STATED GOAL ->
Repeat these lines, but change "None" to "null" everywhere it appears. Keep everything else the same.

----

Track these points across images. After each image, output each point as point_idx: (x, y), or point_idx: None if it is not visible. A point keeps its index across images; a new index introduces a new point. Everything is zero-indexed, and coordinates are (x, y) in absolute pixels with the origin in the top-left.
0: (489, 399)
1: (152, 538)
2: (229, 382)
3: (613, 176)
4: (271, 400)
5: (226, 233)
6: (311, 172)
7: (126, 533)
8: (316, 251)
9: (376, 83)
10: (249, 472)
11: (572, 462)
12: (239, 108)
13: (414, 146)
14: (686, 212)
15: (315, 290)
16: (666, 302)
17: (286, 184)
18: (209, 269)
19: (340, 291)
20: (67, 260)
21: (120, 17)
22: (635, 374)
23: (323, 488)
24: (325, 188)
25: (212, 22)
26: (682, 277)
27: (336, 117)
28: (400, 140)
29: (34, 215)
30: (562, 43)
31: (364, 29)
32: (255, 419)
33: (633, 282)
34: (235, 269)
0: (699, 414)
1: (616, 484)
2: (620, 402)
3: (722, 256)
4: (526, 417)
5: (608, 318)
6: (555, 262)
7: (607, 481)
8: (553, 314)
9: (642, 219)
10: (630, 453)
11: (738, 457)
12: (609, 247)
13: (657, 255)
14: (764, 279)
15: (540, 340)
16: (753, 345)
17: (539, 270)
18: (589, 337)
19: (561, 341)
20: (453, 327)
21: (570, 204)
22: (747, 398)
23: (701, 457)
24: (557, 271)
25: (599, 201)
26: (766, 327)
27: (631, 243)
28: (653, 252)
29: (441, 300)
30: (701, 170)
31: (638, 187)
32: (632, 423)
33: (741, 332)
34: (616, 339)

----

RESULT ->
Track these points across images. After each image, output each point as point_idx: (x, y), or point_idx: null if it is not visible. A point keeps its index across images; a new index introduces a new point. Everything is zero-indexed, and coordinates are (x, y) in absolute pixels with the origin in the top-left.
0: (489, 399)
1: (152, 538)
2: (229, 382)
3: (613, 176)
4: (271, 400)
5: (226, 233)
6: (311, 172)
7: (126, 533)
8: (316, 251)
9: (376, 83)
10: (249, 472)
11: (572, 462)
12: (239, 108)
13: (414, 146)
14: (686, 212)
15: (315, 290)
16: (666, 302)
17: (286, 184)
18: (209, 269)
19: (340, 291)
20: (67, 260)
21: (120, 17)
22: (635, 374)
23: (323, 488)
24: (325, 188)
25: (212, 22)
26: (682, 277)
27: (336, 117)
28: (400, 140)
29: (34, 215)
30: (562, 43)
31: (364, 29)
32: (255, 419)
33: (633, 282)
34: (235, 269)
0: (699, 414)
1: (616, 484)
2: (620, 402)
3: (722, 256)
4: (526, 417)
5: (608, 318)
6: (555, 262)
7: (607, 481)
8: (553, 314)
9: (642, 219)
10: (630, 453)
11: (738, 457)
12: (609, 247)
13: (657, 255)
14: (764, 279)
15: (540, 340)
16: (753, 345)
17: (539, 270)
18: (589, 337)
19: (561, 341)
20: (453, 327)
21: (570, 204)
22: (747, 398)
23: (701, 457)
24: (557, 271)
25: (599, 201)
26: (766, 327)
27: (631, 243)
28: (653, 252)
29: (441, 300)
30: (701, 170)
31: (638, 187)
32: (632, 423)
33: (741, 332)
34: (616, 339)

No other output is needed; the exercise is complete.